Try to space the windings evenly around the circumference of the toroid. However, the will be a gap in the windings at the wire ends. This is due to the “surface mount toroid” design of the PCB. That gap is part of the design, so don’t try to minimize it.

The toroids are “surface mounted”, meaning that there is a rectangular pad for soldering the wire end. I find this much easier to deal with than using through-holes, as soldering and re-soldering is much easier. Why resoldering? Because it may be necessary to add or remove a turn to get the frequency response lined up just right. Hopefully not, however, there are tolerances associated with both the capacitors and the toroids. The inductance will be a function of the toroid permeability, the number of turns, and also how you wound it. The frequency responses of the filters are designed to have margin, so hopefully all will line up and the frequency response of the filters will achieve the goal of a clean transmit spectrum.

Here is a photo of a “surface mount” toroid:

3D Printed Bracket

The T41-2 LPF Filter uses the standard T41 3D printed bracket. I have a repository with many 3D printer files for T41 parts:

https://github.com/Greg-R/SDT_Case_KF5N

The bracket is this part:

https://github.com/Greg-R/SDT_Case_KF5N/blob/main/bracket/Mounting_Bracket_KF5N.FCStd

Bottom Side Parts

In addition to the toroids, there are a few conventional parts on the back side. These should be soldered after the top-side SMDs. A hot air device is ideal for soldering the back side surface mount components.

SMA Connectors

Take a good look at the placement of the board in your T41 radio. You will want the SMA connectors of the QSE-Filter in the orientation for easy coaxial cable routing. 0 or 90 degree connectors are available (90 degree parts are on the BOM). Also, you may choose to put the SMAs on one side or the other for optimal cable routing.

High Resolution Photos of the T41-2 LPF

Links to photos of a fully constructed T41-2 LPF follow. Click on the image for a high-resolution view.

Example Measured T41-2 LPF Frequency Responses

The following are measured frequency responses of the five filters. The markers are at the band edges, and there is also a marker at approximately -3dB and at the worst case harmonic frequency (2 times the low end of the band). The 15M and 10M filters also cover 17M and 24M respectively, thus there are more markers for those bands.

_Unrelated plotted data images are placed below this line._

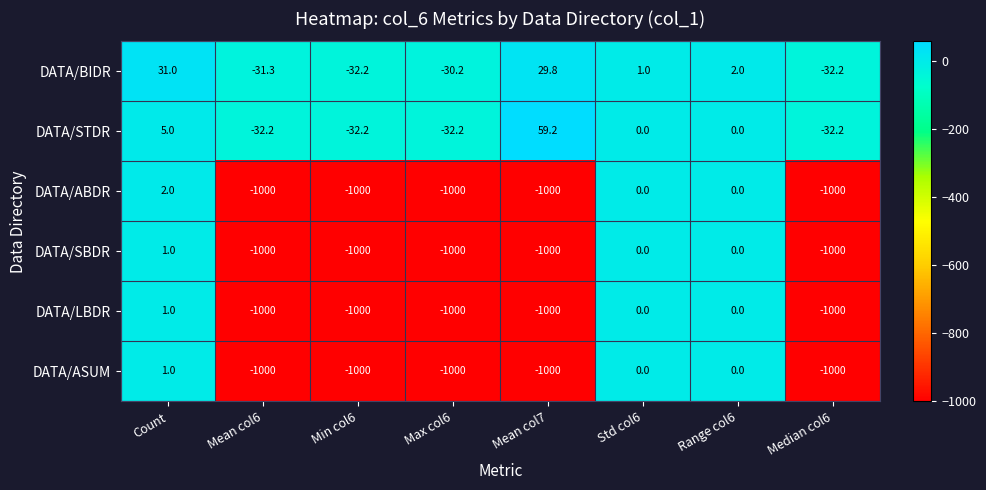

What is the sum of all DATA/SBDR values?

-4999.0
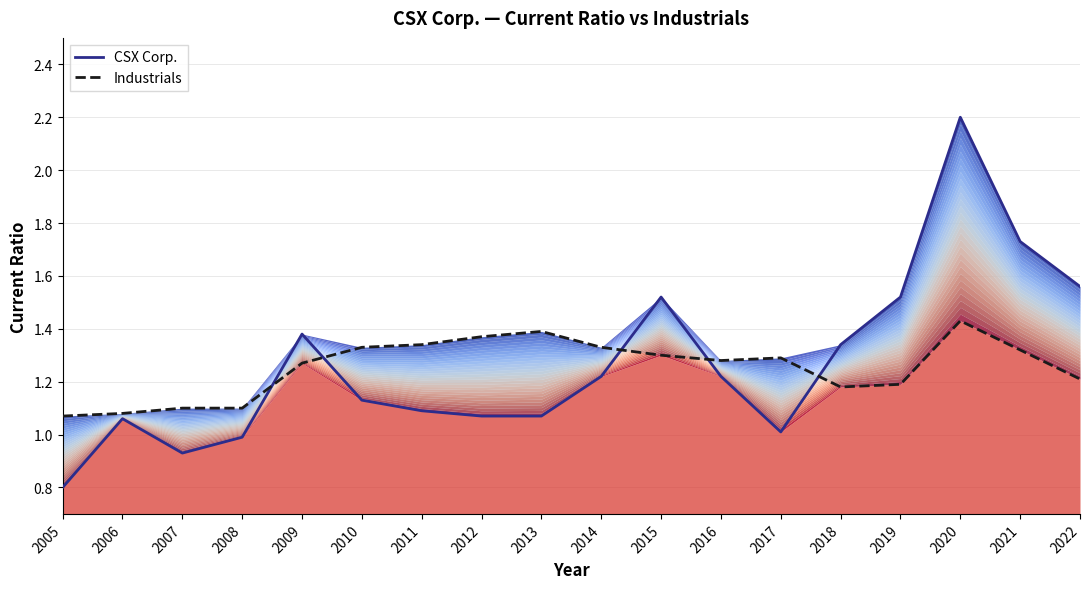

Where do Industrials and CSX Corp. first cross each other?

2008 and 2009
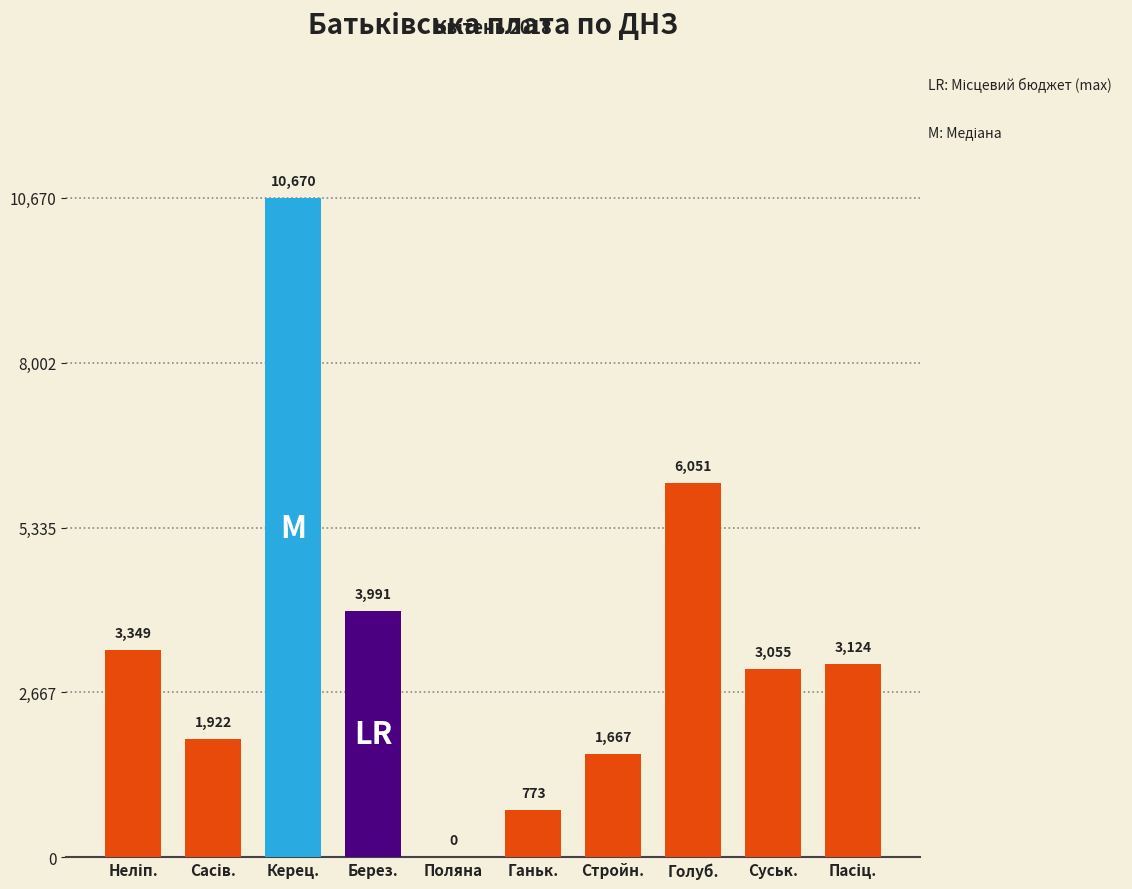

True or false: the data shows 3990.8 at Берез..

True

It is also interesting to look at the response from the antenna connector to the receiver connector. This path includes a high-pass filter which rejects AM broadcast and other low-frequency transmissions. The filter interacts with the lower bands, especially 80M and 40M, however, this is not a practical problem as these bands have high atmospheric noise. Here is a plot of the frequency response of the 10M path, which has less interaction with the HPF:

Measurement of Transmitter Harmonics

The following images show the spectrum of each band with a T41-3 radio set to 10 watts output in CW mode. This shows the primary function of the LPF which is the attenuation of transmitter harmonic energy. All bands show excellent rejection of transmitter harmonic energy. Note that some bands have some low frequency spurs around the carrier frequency. This is suspected to be from the Si5351, however, this has not been verified. These spurs change dramatically with carrier frequency, thus the suspected PLL source.

It is up to you, the builder of a transmitter, to verify that the spurious outputs meet the regulatory requirements in your country per whatever authority sets the limits. No information provided here implies the circuit designs will meet those requirements. Verify your transmitter performance before putting it on the air!